Sunday, 23 July 2017

Sunday 23 July - Birksdalsbreen

Where's Bertie? He's back at the picnic area in Oldendale where he spent last night.

I used the fact that it is Sunday as justification for a lie-in and thus it was gone 7.45 by the time we hauled ourselves out of bed. By then a few tour buses had already passed and one had disgorged its chattering passengers right outside our door, so they could each take a few snaps of the view before chattily re-embarking three minutes later.

Ten minutes later we were following them to where the road ends at the head of the valley. The parking fee there was more reasonable than expected: 50NOK (about £5) allowed us to stay until 2300. If we'd wanted to stay overnight it would have been 160NOK.

The need for breakfast delayed us from getting straight out the door, so it was gone half nine by the time we started heading up towards the Birksdalsbreen arm of the Jostendalsbreen glacier, the latter being the largest glacier in Europe.

On setting out I knew nothing about the Birksdalsbreen. I now know that it is an immensely popular destination, with the occupants of the tour buses (not to mention those using the huge car park) not even needing to walk the 3km up the easy track to the foot of the ice. There is the option of spending 220NOK on being transported up the first 2.5km in an 8-seater golf-cart-esque vehicle ('Troll Cars' as the PR peeps have christened them, the Norwegian tourist boards do like the troll theme).

Of course, we walked up, thinking that rather than visiting the foot of the glacier we would take a route uo a nearby summit which stands at around 1300m. As it went, once we got to the turn and reviewed the route map and information there we decided it would be more effort than we wanted to expend (not to mention that, unlike on the info board in the car park, it was now labelled a black 'expert' trail, instead of a red 'difficult', which suggested more exposure than I would be happy to accept). So we went with the crowds to look at this:

We tarried a while, but being in the shade up there, sought out some sun lower down for elevenses. It wasn't a bad spot we found for coffee and pastries:

The glacier was behind me as I took this snap

Back down at the visitor centre, information panels transformed the outing into an educational one. The photos showing the position of the arm of the glacier over the years were particularly interesting (it grew through the 1980s and peaked in the mid nineties, before retreating again). This, for example, is how it looked in 2006...

...and here is a similar shot I took today:

Back at Bertie we could then have left the valley and continued on our southbound trajectory, but we were parked in a nice location with a massive-drop waterfall on one side of us and the Birksdalsbreen on the other, and I quite fancied nipping back up to the glacier later in the day to see it with the sun on it.

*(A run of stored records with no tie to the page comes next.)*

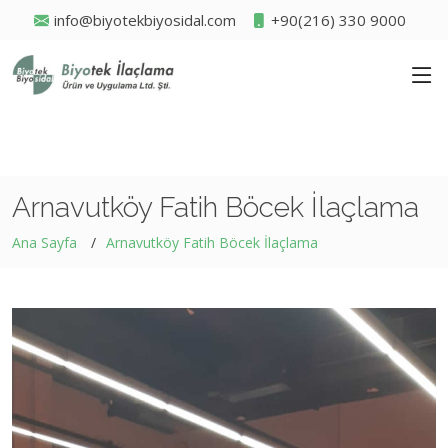
info@biyotekbiyosidal.com
+90(216) 330 9000
Arnavutköy Fatih Böcek İlaçlama
Ana Sayfa
Arnavutköy Fatih Böcek İlaçlama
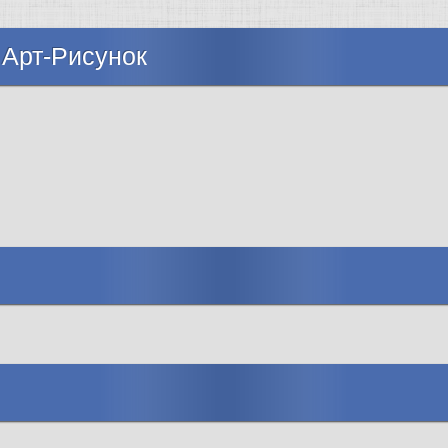
 Арт-Рисунок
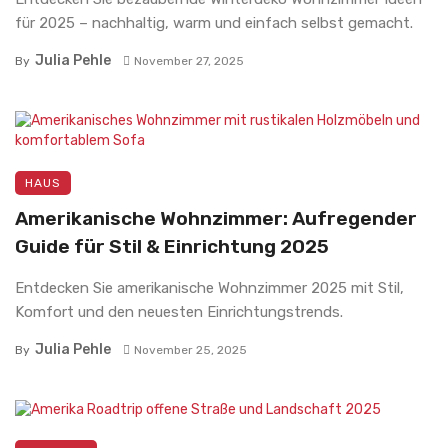
für 2025 – nachhaltig, warm und einfach selbst gemacht.
Julia Pehle
By
November 27, 2025
HAUS
Amerikanische Wohnzimmer: Aufregender
Guide für Stil & Einrichtung 2025
Entdecken Sie amerikanische Wohnzimmer 2025 mit Stil,
Komfort und den neuesten Einrichtungstrends.
Julia Pehle
By
November 25, 2025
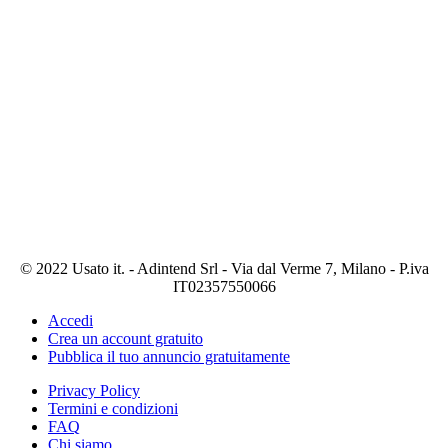
© 2022 Usato it. - Adintend Srl - Via dal Verme 7, Milano - P.iva
IT02357550066
Accedi
Crea un account gratuito
Pubblica il tuo annuncio gratuitamente
Privacy Policy
Termini e condizioni
FAQ
Chi siamo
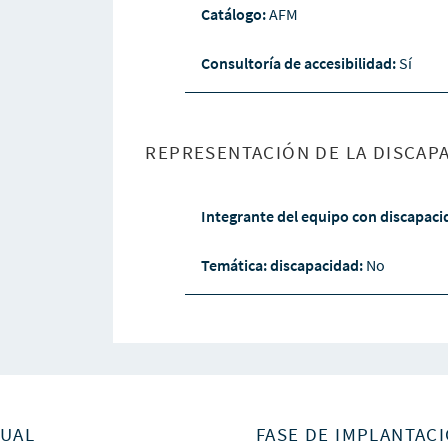
Catálogo:
AFM
Consultoría de accesibilidad:
Sí
REPRESENTACIÓN DE LA DISCAPA
Integrante del equipo con discapac
Temática: discapacidad:
No
SUAL
FASE DE IMPLANTACI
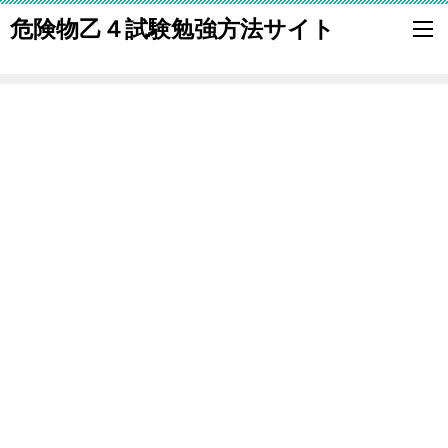
危険物乙４試験勉強方法サイト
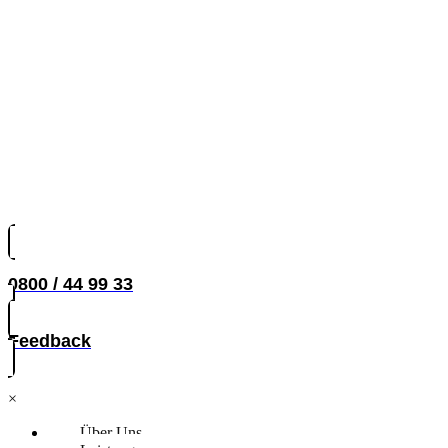
0800 / 44 99 33
Feedback
×
Über Uns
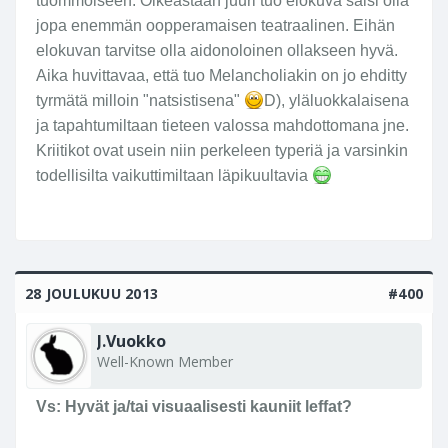
tuommoiseen. Oikeastaan juuri tuo elokuva saisi olla
jopa enemmän oopperamaisen teatraalinen. Eihän
elokuvan tarvitse olla aidonoloinen ollakseen hyvä.
Aika huvittavaa, että tuo Melancholiakin on jo ehditty
tyrmätä milloin "natsistisena"
D), yläluokkalaisena
ja tapahtumiltaan tieteen valossa mahdottomana jne.
Kriitikot ovat usein niin perkeleen typeriä ja varsinkin
todellisilta vaikuttimiltaan läpikuultavia
28 JOULUKUU 2013
#400
J.Vuokko
Well-Known Member
Vs: Hyvät ja/tai visuaalisesti kauniit leffat?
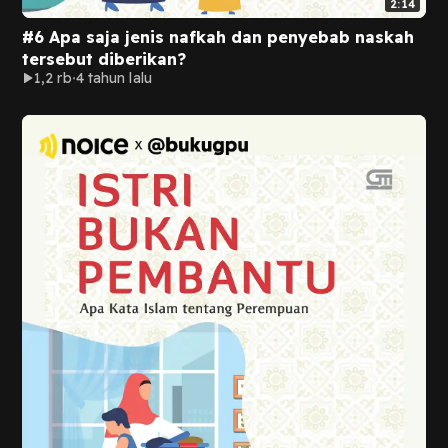
2:14
#6 Apa saja jenis nafkah dan penyebab naskah
tersebut diberikan?
1,2 rb
4 tahun lalu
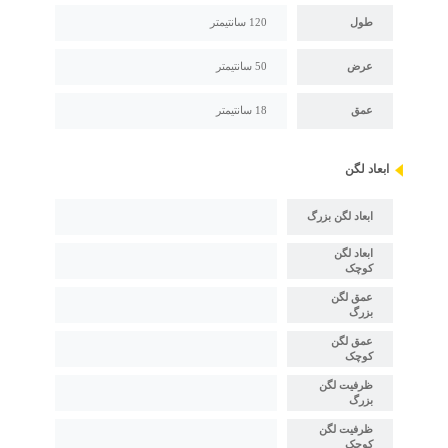
طول
120 سانتیمتر
عرض
50 سانتیمتر
عمق
18 سانتیمتر
ابعاد لگن
ابعاد لگن بزرگ
ابعاد لگن
کوچک
عمق لگن
بزرگ
عمق لگن
کوچک
ظرفیت لگن
بزرگ
ظرفیت لگن
کوچک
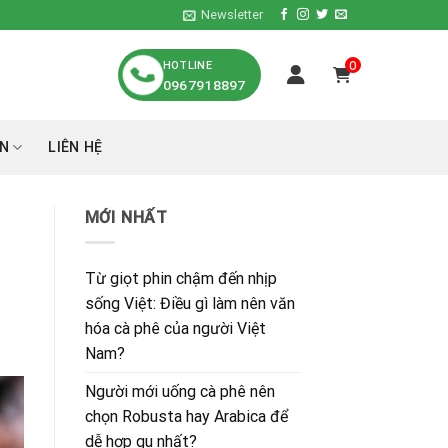
Newsletter
HOTLINE
0
0967918897
́N
LIÊN HỆ
MỚI NHẤT
Từ giọt phin chậm đến nhịp
sống Việt: Điều gì làm nên văn
hóa cà phê của người Việt
Nam?
Người mới uống cà phê nên
chọn Robusta hay Arabica để
dễ hợp gu nhất?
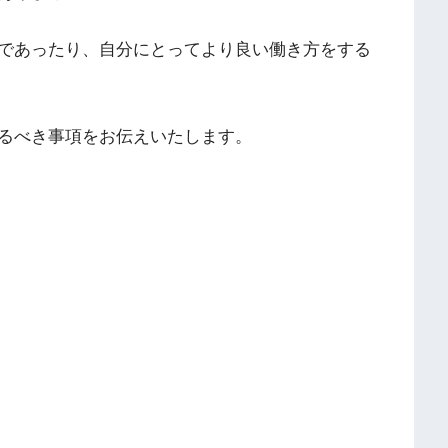
であったり、自分にとってより良い働き方をする
るべき事項をお伝えいたします。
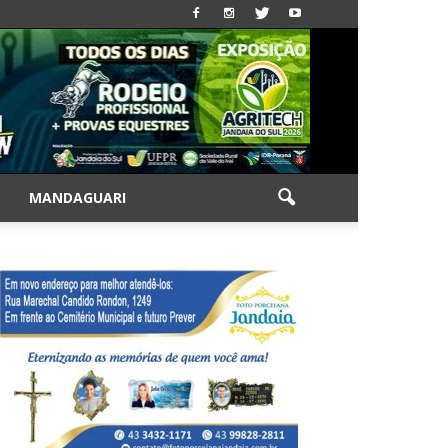
|
MANDAGUARI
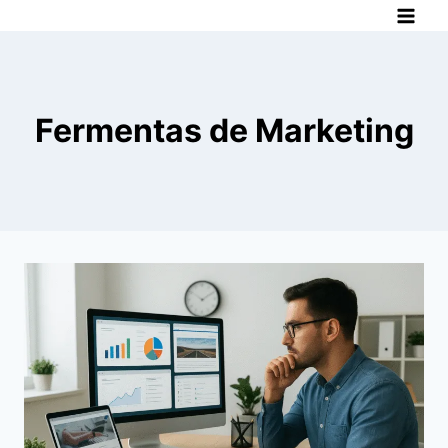
Pular
para
o
Conteúdo
Fermentas de Marketing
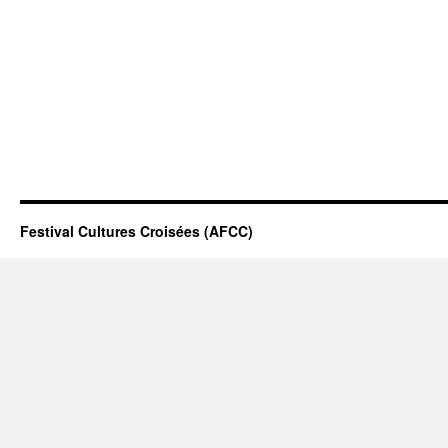
Festival Cultures Croisées (AFCC)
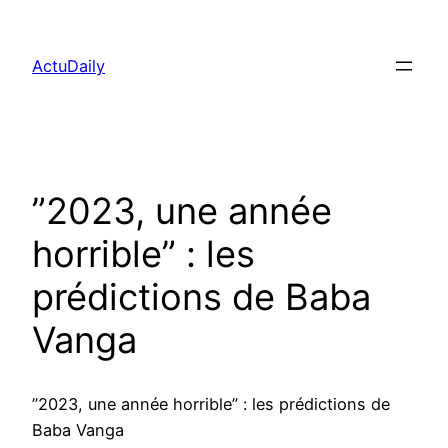
Aller
au
ActuDaily
contenu
”2023, une année
horrible” : les
prédictions de Baba
Vanga
”2023, une année horrible” : les prédictions de
Baba Vanga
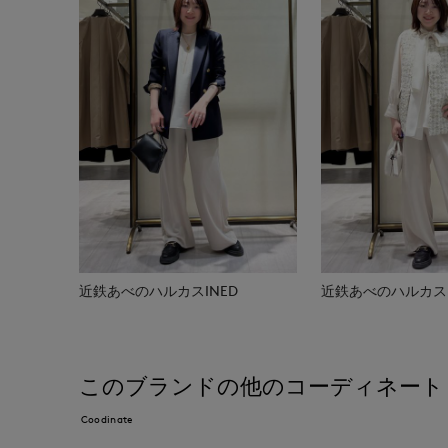
近鉄あべのハルカスINED
近鉄あべのハルカスI
このブランドの他のコーディネート
Coodinate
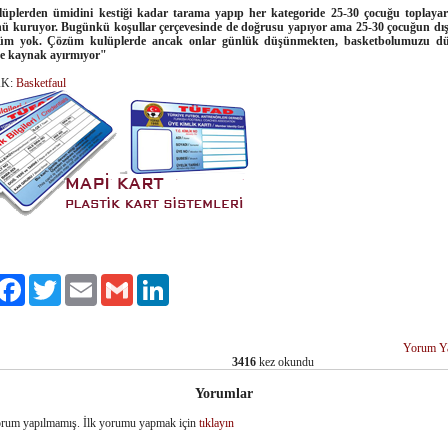
üplerden ümidini kestiği kadar tarama yapıp her kategoride 25-30 çocuğu toplaya
ü kuruyor. Bugünkü koşullar çerçevesinde de doğrusu yapıyor ama 25-30 çocuğun dış
züm yok. Çözüm kulüplerde ancak onlar günlük düşünmekten, basketbolumuzu d
e kaynak ayırmıyor"
K:
Basketfaul
ylaş
Facebook
Twitter
Email
Gmail
LinkedIn
Yorum Y
3416
kez okundu
Yorumlar
rum yapılmamış. İlk yorumu yapmak için
tıklayın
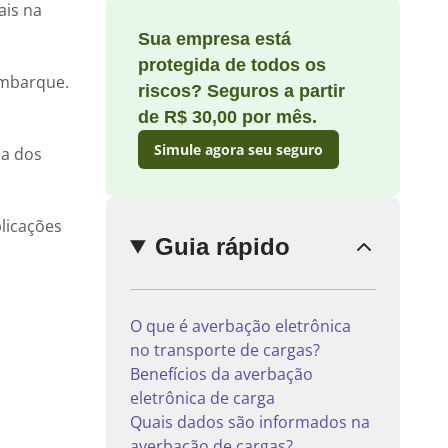
ais na
Sua empresa está
protegida de todos os
embarque.
riscos? Seguros a partir
Enviar
comentário
de R$ 30,00 por mês.
Simule agora seu seguro
da dos
licações
Guia rápido
O que é averbação eletrônica
no transporte de cargas?
Benefícios da averbação
eletrônica de carga
Quais dados são informados na
averbação de cargas?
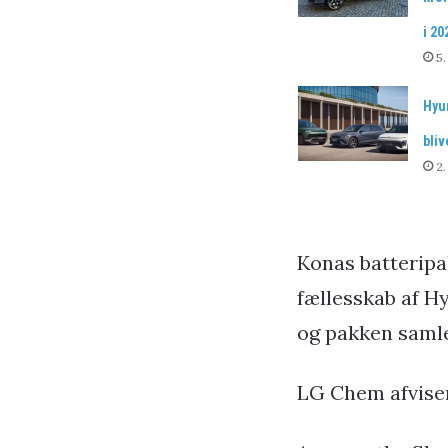
i 20
5.
Hyun
bliv
2.
Konas batteripa
fællesskab af 
og pakken samle
LG Chem afviser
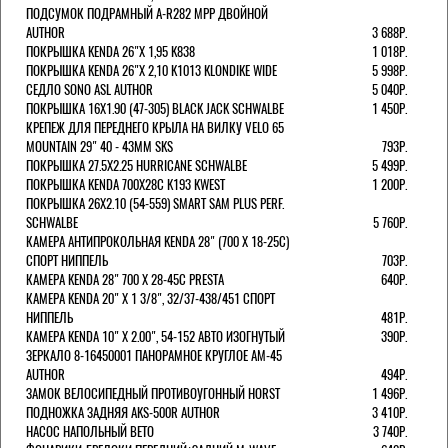
ПОДСУМОК ПОДРАМНЫЙ A-R282 MPP ДВОЙНОЙ
AUTHOR
3 688Р.
ПОКРЫШКА KENDA 26"Х 1,95 K838
1 018Р.
ПОКРЫШКА KENDA 26"Х 2,10 K1013 KLONDIKE WIDE
5 998Р.
СЕДЛО SONO ASL AUTHOR
5 040Р.
ПОКРЫШКА 16X1.90 (47-305) BLACK JACK SCHWALBE
1 450Р.
КРЕПЕЖ ДЛЯ ПЕРЕДНЕГО КРЫЛА НА ВИЛКУ VELO 65
MOUNTAIN 29" 40 - 43ММ SKS
793Р.
ПОКРЫШКА 27.5X2.25 HURRICANE SCHWALBE
5 499Р.
ПОКРЫШКА KENDA 700Х28С K193 KWEST
1 200Р.
ПОКРЫШКА 26X2.10 (54-559) SMART SAM PLUS PERF.
SCHWALBE
5 760Р.
КАМЕРА АНТИПРОКОЛЬНАЯ KENDA 28" (700 Х 18-25C)
СПОРТ НИППЕЛЬ
703Р.
КАМЕРА KENDA 28" 700 Х 28-45С PRESTA
640Р.
КАМЕРА KENDA 20" Х 1 3/8", 32/37-438/451 СПОРТ
НИППЕЛЬ
481Р.
КАМЕРА KENDA 10" Х 2.00", 54-152 АВТО ИЗОГНУТЫЙ
390Р.
ЗЕРКАЛО 8-16450001 ПАНОРАМНОЕ КРУГЛОЕ AM-45
AUTHOR
494Р.
ЗАМОК ВЕЛОСИПЕДНЫЙ ПРОТИВОУГОННЫЙ HORST
1 496Р.
ПОДНОЖКА ЗАДНЯЯ AKS-500R AUTHOR
3 410Р.
НАСОС НАПОЛЬНЫЙ BETO
3 740Р.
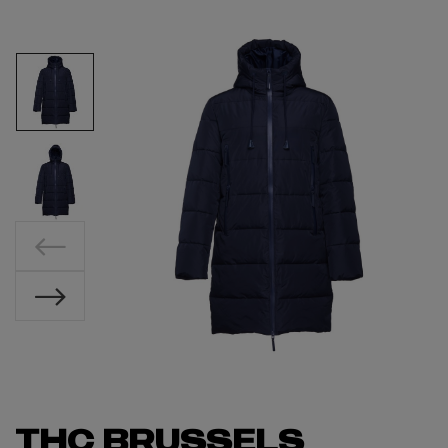
THC BRUSSELS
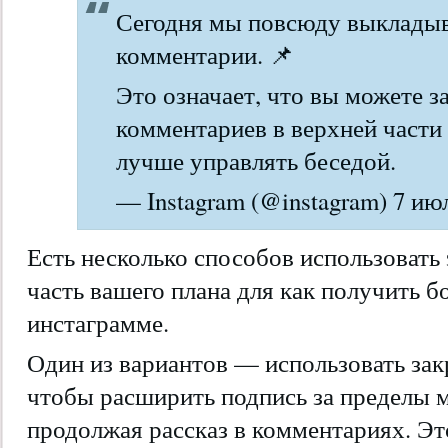
Сегодня мы повсюду выкладыв
комментарии. 📌
Это означает, что вы можете з
комментариев в верхней части
лучше управлять беседой.
— Instagram (@instagram) 7 июл
Есть несколько способов использовать
часть вашего плана для как получить 
инстаграмме.
Один из вариантов — использовать за
чтобы расширить подпись за пределы 
продолжая рассказ в комментариях. Эт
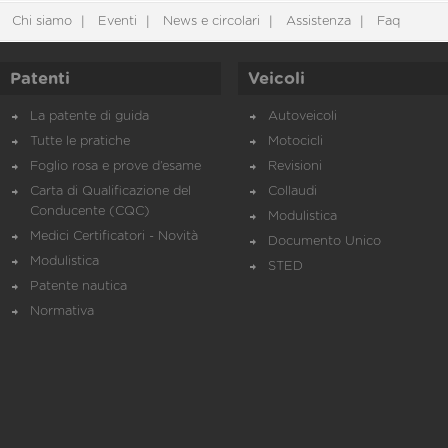
Chi siamo
Eventi
News e circolari
Assistenza
Faq
Patenti
Veicoli
La patente di guida
Autoveicoli
Tutte le pratiche
Motocicli
Foglio rosa e prove d’esame
Revisioni
Carta di Qualificazione del
Collaudi
Conducente (CQC)
Modulistica
Medici Certificatori - Novità
Documento Unico
Modulistica
STED
Patente nautica
Normativa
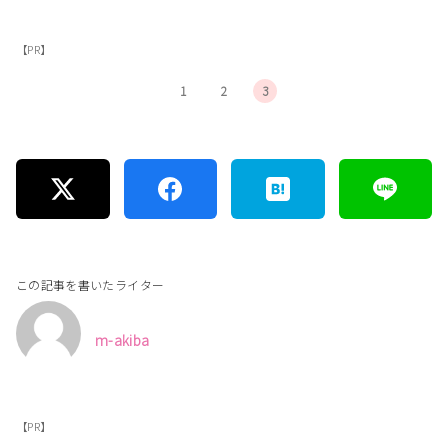
【PR】
1
2
3
この記事を書いたライター
m-akiba
【PR】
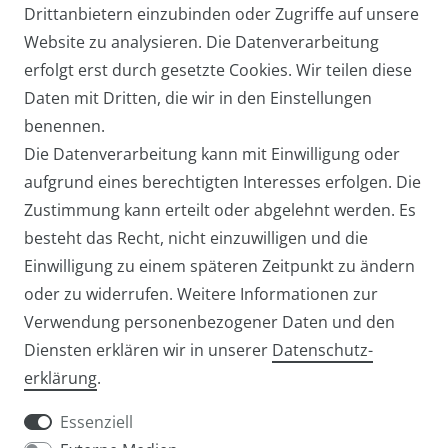
Drittanbietern einzubinden oder Zugriffe auf unsere
Website zu analysieren. Die Datenverarbeitung
Arbeitstasche / Laptoptasche /
erfolgt erst durch gesetzte Cookies. Wir teilen diese
Umhängetasche Groß
Daten mit Dritten, die wir in den Einstellungen
39,95 € *
benennen.
Die Datenverarbeitung kann mit Einwilligung oder
aufgrund eines berechtigten Interesses erfolgen. Die
Zustimmung kann erteilt oder abgelehnt werden. Es
besteht das Recht, nicht einzuwilligen und die
Einwilligung zu einem späteren Zeitpunkt zu ändern
oder zu widerrufen. Weitere Informationen zur
Verwendung personenbezogener Daten und den
Diensten erklären wir in unserer
Daten­schutz­
Widerrufs­recht
Widerrufs­formular
erklärung
.
Essenziell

After lunch, that's what we did.

The track leading up the river crosses, at one point, below a short, but very forceful, waterfall (up to 10,000 litres per second, apparently). It was quite a sight this morning, spraying all over the track, complete with a full-circle rainbow; with the increased flow in the heat of the afternoon the force was noticeably higher, as was the spray. It amused us to see people donning waterproofs to walk through that very short section. We did get a bit damp, but in the heat it only took minutes to dry.

Was it worth the second visit? Yep, I'd say so. Compare this snap with the first one above:

Back in the car park, and after my daily session of consulting resources to decide where we might go next (a particularly long session today; there are so many options), back down the valley we came. Again, we could have left the valley and continued on our way, but the easy option was to return to somewhere we knew to be good and quiet - i.e. last night's kipping spot.